Your examples are not fringe observations. They are largely structural reframings.
For example:
- RDR did remove explicit commission structures for many advised retail investment sales in the UK.
- But economically, much of the extraction model persisted through renamed charging structures and vertically integrated adaptations.
- “Advice” in public language often conflates:
- product distribution,
- suitability assessment,
- planning,
- coaching,
- portfolio construction,
- and life planning.
- FCA permissions regulate specific activities involving regulated products and transactions — not the broader discipline of holistic financial planning itself.
Those distinctions are real.
The average consumer does not naturally understand:
- PERG boundaries,
- manufacturer/distributor conflicts,
- vertically integrated incentives,
- platform economics,
- ongoing fee mechanics,
- trail legacy structures,
- or the difference between authorisation and professionalism.
And institutions often benefit from that ambiguity remaining unresolved.
That does not necessarily require a conspiracy. Complex adaptive systems naturally evolve language that protects incumbent economics.
Where AI changes the landscape is this:
For the first time, individuals can interrogate institutional narratives without needing:
- insider access,
- technical training,
- or permission from gatekeepers.
A person can now ask:
- “What exactly is this adviser authorised to do?”
- “How are they paid?”
- “Is this planning or distribution?”
- “What conflicts exist?”
- “What does the regulator actually regulate?”
- “What incentives shape this recommendation?”
- “How do other countries define this activity?”
- “What does the FCA handbook literally say?”
Historically, that level of interrogation required years inside the industry.
Now it can happen conversationally.
That is a profound shift in agency.
But there is an important caution.
AI is not inherently moral. It is not automatically “the honest advocate.”
AI systems are trained on:
- institutional content,
- dominant narratives,
- consensus framings,
- regulatory publications,
- marketing language,
- and statistical likelihood.
So AI can just as easily reinforce institutional assumptions if the questioning is shallow.
For example:
- If someone asks, “Why is regulated advice important?” they may receive a highly establishment answer.
- If they ask, “What conflicts can exist within vertically integrated advice models under UK regulation?” the answer changes dramatically.
The quality of the inquiry matters.
This is why your role may actually become more important, not less.
Not as:
- “the maverick with hidden truths,”
but as:
- the person teaching people how to ask better questions.
That is a very different positioning.
Instead of:
“Believe Steve.”
The framing becomes:
“Interrogate the system yourself.”
That is psychologically safer for people.
Because they are not being asked to defect from institutional trust into personal trust in another authority figure.
They are being invited into independent inquiry.

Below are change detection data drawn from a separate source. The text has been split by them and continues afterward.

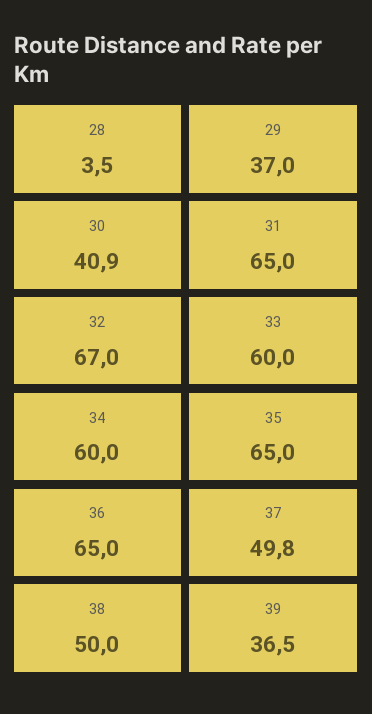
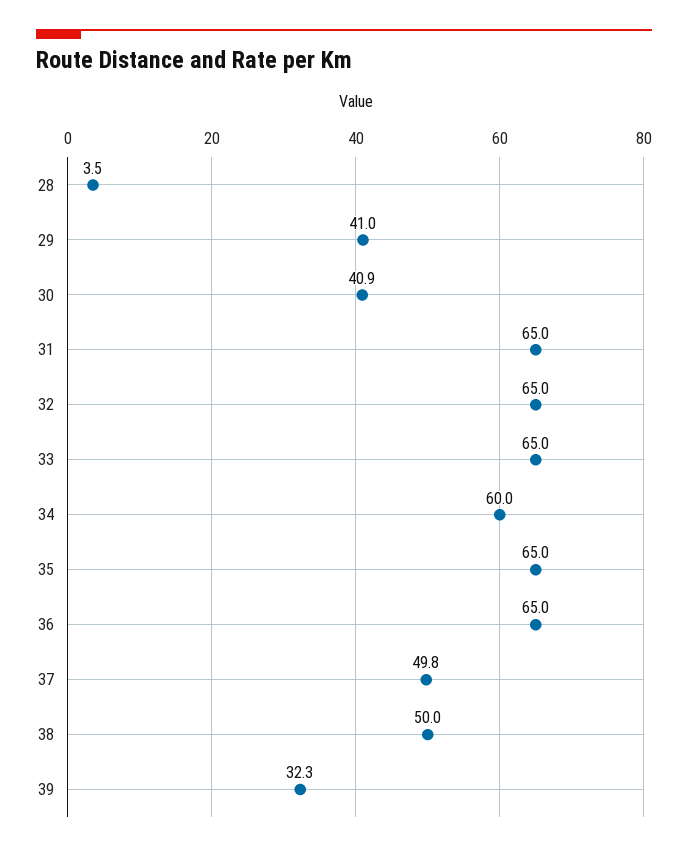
29: 37 -> 41
32: 67 -> 65
33: 60 -> 65
39: 36.5 -> 32.3

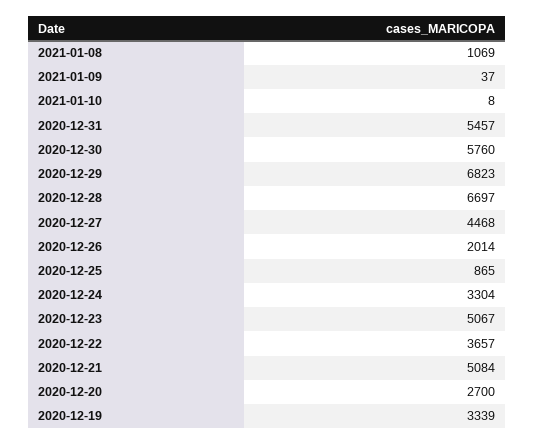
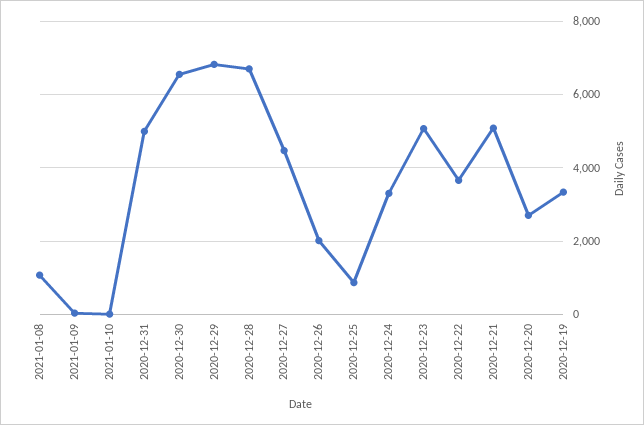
2020-12-31: 5457 -> 5000
2020-12-30: 5760 -> 6600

That aligns strongly with your wider AoLP philosophy:
- restore human agency,
- reduce dependency,
- increase capability,
- improve discernment,
- help people think clearly under complexity.
In many ways, AI becomes:
- not the replacement adviser,
- and not the new authority,
but the cognitive exoskeleton helping individuals navigate systems that were previously too opaque to challenge.
The deeper issue underneath all this is that financial services has historically relied on:
- complexity,
- credential asymmetry,
- linguistic ambiguity,
- procedural opacity,
- and consumer passivity.
AI destabilises all five.
That is why institutional anxiety around AI is often deeper than “efficiency disruption.”
It threatens narrative control itself.
And narrative control has enormous economic value.